» What the exercise asks: Quote the following rows verbatim, beginning at the line that contains "common name: Slender club-rush" and continuing through the line that contains "scientific name: Artemisia ludoviciana", with both of those lines included.

---- Data provided

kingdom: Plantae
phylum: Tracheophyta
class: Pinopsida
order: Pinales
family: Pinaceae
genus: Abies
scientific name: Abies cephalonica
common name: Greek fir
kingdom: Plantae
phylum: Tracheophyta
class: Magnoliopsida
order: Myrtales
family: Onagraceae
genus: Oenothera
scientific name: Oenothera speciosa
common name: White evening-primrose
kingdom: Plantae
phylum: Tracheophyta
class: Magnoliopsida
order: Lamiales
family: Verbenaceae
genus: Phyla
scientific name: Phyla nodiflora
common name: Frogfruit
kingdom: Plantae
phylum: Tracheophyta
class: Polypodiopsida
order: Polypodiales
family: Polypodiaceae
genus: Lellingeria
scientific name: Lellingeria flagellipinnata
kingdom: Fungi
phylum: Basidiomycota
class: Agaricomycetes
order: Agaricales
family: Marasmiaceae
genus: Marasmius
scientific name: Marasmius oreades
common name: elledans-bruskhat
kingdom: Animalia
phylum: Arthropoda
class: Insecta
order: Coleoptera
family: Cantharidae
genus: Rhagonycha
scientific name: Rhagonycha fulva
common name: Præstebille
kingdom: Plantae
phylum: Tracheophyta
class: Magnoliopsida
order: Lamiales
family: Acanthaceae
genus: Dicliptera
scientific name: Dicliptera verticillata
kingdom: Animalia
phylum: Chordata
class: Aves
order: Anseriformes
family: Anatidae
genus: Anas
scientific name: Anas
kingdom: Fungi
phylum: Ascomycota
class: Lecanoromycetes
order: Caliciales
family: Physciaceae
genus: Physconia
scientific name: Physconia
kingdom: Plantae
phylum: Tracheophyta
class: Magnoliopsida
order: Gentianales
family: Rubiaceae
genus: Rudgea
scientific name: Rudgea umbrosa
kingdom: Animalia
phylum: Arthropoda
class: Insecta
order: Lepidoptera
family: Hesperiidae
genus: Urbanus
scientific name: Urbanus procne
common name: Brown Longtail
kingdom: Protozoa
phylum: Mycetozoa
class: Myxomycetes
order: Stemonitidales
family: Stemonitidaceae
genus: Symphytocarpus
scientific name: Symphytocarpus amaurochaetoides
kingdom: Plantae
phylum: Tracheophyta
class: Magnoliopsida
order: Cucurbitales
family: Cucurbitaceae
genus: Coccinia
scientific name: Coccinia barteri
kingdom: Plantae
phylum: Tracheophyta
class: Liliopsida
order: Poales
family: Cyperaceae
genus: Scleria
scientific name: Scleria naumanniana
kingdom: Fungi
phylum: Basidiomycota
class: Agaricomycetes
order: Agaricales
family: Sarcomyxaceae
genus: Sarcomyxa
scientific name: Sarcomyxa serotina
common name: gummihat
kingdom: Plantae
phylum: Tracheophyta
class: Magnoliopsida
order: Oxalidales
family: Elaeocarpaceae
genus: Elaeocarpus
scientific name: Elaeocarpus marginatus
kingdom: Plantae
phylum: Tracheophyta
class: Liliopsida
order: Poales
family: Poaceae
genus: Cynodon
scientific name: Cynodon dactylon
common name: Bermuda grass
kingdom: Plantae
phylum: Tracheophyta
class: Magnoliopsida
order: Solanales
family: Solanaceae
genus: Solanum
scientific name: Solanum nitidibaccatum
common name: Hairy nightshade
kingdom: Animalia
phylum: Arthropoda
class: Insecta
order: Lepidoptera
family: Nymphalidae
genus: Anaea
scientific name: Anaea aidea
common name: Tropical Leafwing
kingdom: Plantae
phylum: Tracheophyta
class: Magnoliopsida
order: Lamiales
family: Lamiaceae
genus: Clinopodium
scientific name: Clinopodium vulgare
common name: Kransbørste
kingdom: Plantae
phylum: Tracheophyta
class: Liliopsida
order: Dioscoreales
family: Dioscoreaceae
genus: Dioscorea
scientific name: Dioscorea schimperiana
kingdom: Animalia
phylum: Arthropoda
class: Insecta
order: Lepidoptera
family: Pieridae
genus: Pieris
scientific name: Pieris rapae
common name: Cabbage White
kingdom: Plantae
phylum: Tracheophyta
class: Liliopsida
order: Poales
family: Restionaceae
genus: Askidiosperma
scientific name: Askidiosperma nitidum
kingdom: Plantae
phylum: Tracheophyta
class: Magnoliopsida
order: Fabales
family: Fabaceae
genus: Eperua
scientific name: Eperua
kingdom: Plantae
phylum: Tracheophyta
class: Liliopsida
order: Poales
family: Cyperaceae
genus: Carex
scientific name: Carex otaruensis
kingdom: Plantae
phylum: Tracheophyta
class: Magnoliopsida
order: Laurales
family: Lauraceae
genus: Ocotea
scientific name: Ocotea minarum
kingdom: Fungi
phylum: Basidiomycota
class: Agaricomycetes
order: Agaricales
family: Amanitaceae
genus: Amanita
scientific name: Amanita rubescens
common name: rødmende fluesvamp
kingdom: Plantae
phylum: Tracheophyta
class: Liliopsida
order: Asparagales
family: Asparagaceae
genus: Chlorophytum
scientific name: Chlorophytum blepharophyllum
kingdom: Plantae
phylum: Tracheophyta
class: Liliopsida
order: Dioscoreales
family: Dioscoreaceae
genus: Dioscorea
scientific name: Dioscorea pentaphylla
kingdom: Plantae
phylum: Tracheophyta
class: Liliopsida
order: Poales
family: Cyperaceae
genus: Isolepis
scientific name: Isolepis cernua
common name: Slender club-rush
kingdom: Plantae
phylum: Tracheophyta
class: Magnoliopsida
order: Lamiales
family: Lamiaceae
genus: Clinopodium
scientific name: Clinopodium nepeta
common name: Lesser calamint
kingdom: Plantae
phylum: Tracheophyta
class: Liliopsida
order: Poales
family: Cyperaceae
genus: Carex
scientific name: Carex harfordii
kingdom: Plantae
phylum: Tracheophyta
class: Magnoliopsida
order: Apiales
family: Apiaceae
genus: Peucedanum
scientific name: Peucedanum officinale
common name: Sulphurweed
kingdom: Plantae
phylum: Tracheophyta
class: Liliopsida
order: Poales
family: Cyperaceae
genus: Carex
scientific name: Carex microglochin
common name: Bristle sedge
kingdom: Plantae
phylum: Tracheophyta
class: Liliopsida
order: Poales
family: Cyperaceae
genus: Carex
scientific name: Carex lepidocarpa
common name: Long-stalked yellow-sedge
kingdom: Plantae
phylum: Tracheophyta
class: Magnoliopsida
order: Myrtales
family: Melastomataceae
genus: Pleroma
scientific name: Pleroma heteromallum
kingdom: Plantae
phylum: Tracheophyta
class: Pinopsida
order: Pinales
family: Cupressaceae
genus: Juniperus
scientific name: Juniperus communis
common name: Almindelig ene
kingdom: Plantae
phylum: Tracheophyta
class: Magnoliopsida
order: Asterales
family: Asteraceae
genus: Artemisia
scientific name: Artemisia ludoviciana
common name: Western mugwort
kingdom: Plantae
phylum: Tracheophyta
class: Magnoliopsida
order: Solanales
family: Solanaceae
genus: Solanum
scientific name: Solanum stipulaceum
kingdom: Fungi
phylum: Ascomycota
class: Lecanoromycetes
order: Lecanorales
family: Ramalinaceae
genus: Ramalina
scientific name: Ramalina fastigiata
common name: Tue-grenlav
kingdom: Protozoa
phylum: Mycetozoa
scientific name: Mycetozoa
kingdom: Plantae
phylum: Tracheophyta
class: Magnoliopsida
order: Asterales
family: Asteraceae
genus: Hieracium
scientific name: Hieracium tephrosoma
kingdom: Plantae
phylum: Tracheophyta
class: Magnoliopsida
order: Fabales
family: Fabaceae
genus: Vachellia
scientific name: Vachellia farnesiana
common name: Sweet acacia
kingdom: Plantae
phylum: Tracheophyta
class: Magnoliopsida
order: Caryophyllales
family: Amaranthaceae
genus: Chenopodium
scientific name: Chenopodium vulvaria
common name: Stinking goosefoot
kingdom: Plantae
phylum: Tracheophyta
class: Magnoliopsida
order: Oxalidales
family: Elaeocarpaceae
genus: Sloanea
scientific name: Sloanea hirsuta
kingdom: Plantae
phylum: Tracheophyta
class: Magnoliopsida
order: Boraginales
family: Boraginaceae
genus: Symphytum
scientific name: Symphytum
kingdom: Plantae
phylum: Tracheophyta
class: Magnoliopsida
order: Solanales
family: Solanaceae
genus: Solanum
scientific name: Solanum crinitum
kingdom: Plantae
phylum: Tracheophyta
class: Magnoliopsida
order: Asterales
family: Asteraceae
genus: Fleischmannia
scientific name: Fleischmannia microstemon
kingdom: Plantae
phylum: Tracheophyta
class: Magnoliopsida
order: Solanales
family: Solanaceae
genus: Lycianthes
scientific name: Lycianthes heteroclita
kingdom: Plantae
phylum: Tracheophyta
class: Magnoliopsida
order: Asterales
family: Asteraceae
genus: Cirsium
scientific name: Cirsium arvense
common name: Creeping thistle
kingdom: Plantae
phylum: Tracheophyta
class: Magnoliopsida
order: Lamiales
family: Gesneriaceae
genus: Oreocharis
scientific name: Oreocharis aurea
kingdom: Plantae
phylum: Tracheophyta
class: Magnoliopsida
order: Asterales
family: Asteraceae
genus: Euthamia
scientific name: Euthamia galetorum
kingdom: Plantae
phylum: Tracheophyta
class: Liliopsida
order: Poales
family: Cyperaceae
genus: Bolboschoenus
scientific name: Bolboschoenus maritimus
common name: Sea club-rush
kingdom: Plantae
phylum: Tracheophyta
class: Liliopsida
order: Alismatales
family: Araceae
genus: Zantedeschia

--------

» Output of the exercise:
common name: Slender club-rush
kingdom: Plantae
phylum: Tracheophyta
class: Magnoliopsida
order: Lamiales
family: Lamiaceae
genus: Clinopodium
scientific name: Clinopodium nepeta
common name: Lesser calamint
kingdom: Plantae
phylum: Tracheophyta
class: Liliopsida
order: Poales
family: Cyperaceae
genus: Carex
scientific name: Carex harfordii
kingdom: Plantae
phylum: Tracheophyta
class: Magnoliopsida
order: Apiales
family: Apiaceae
genus: Peucedanum
scientific name: Peucedanum officinale
common name: Sulphurweed
kingdom: Plantae
phylum: Tracheophyta
class: Liliopsida
order: Poales
family: Cyperaceae
genus: Carex
scientific name: Carex microglochin
common name: Bristle sedge
kingdom: Plantae
phylum: Tracheophyta
class: Liliopsida
order: Poales
family: Cyperaceae
genus: Carex
scientific name: Carex lepidocarpa
common name: Long-stalked yellow-sedge
kingdom: Plantae
phylum: Tracheophyta
class: Magnoliopsida
order: Myrtales
family: Melastomataceae
genus: Pleroma
scientific name: Pleroma heteromallum
kingdom: Plantae
phylum: Tracheophyta
class: Pinopsida
order: Pinales
family: Cupressaceae
genus: Juniperus
scientific name: Juniperus communis
common name: Almindelig ene
kingdom: Plantae
phylum: Tracheophyta
class: Magnoliopsida
order: Asterales
family: Asteraceae
genus: Artemisia
scientific name: Artemisia ludoviciana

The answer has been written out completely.